The process of embryo freezing begins in the same way as an in vitro fertilization cycle: a female patient is usually placed on a course of ovary-stimulating medications to prompt her body to produce multiple eggs in one cycle. The patient is monitored over a period of 8–11 days with ultrasounds and blood work. Then, when the eggs are sufficiently mature, they are retrieved from the patient’s ovaries in a brief surgical procedure during which she is placed under sedation.
The sperm from the male patient or a sperm donor is prepared through a process called “sperm washing,” which isolates healthy sperm from the remainder of the seminal fluid in order to improve chances of fertilization. The sperm is then combined with the egg in the laboratory under careful observation to promote fertilization. In some cases, the doctors may recommend a procedure called intracytoplasmic sperm injection, or ICSI, in which a single sperm is injected directly into the egg.
After the eggs are fertilized to create one or more embryo(s), they are incubated in a specialized, finely tuned environment in the lab for 5–6 days, during which the embryologists monitor and support them to ensure they are developing properly. Then, the embryos—either all embryos, or just additional embryos not used in an IVF cycle—will be flash frozen in a process called “vitrification.” Vitrification cools cells so quickly (to a temperature of -196º Celsius, or about -320º Fahrenheit) that they become “glass-like,” or “vitrified,” minimizing the chance that the water inside the cells will form damaging ice crystals.

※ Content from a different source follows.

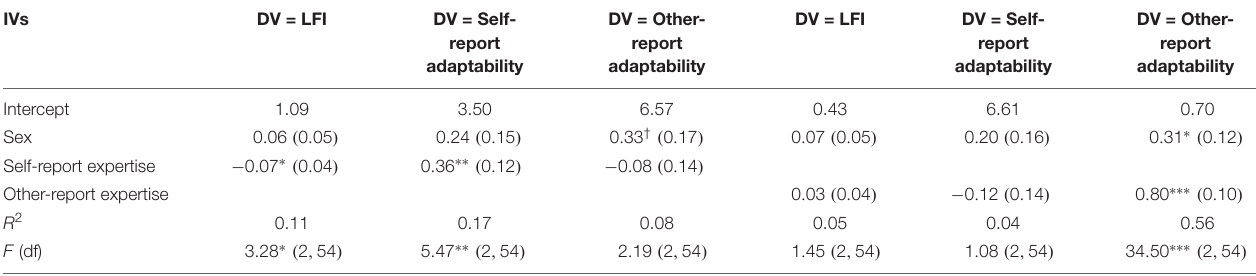
TABLE 2 | Regression results showing total effects of expertise on flexibility.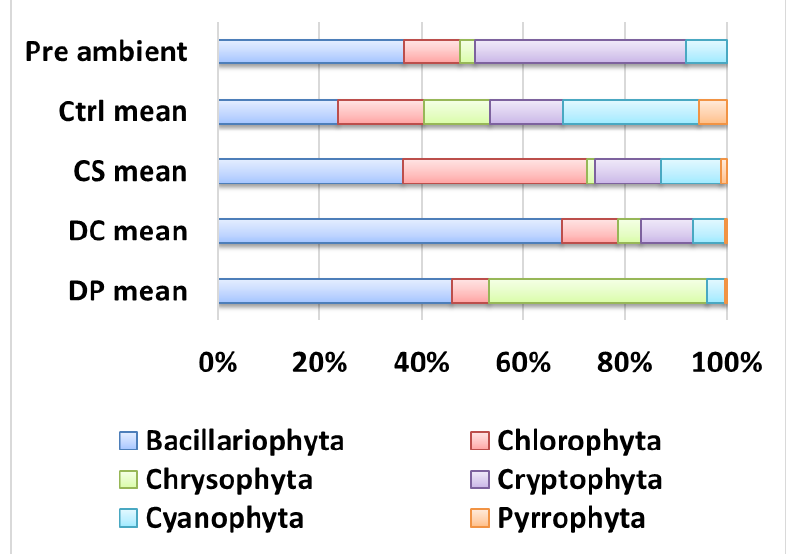
Figure 5. Mean taxonomic composition of the phytoplankton in the untreated pre-incubation lake water (“Pre ambient”) and in the experimental mesocosms after 7 days of in situ incubation. Ctrl: control; CS: plant particles; DC: calibration beads; DP: body wash MPs. Water 2020 , 12 , x FOR PEER REVIEW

Embryo freezing is a highly effective and safe procedure. Typically, >/= 95% of embryos survive the freezing and thawing process, and studies indicate that frozen/thawed embryos have at least the same likelihood of resulting in pregnancy as “fresh” embryos transferred immediately. Recent data actually suggests that, all else being equal, an embryo transferred after freezing/thawing may actually be more likely to implant than an embryo transferred “fresh”.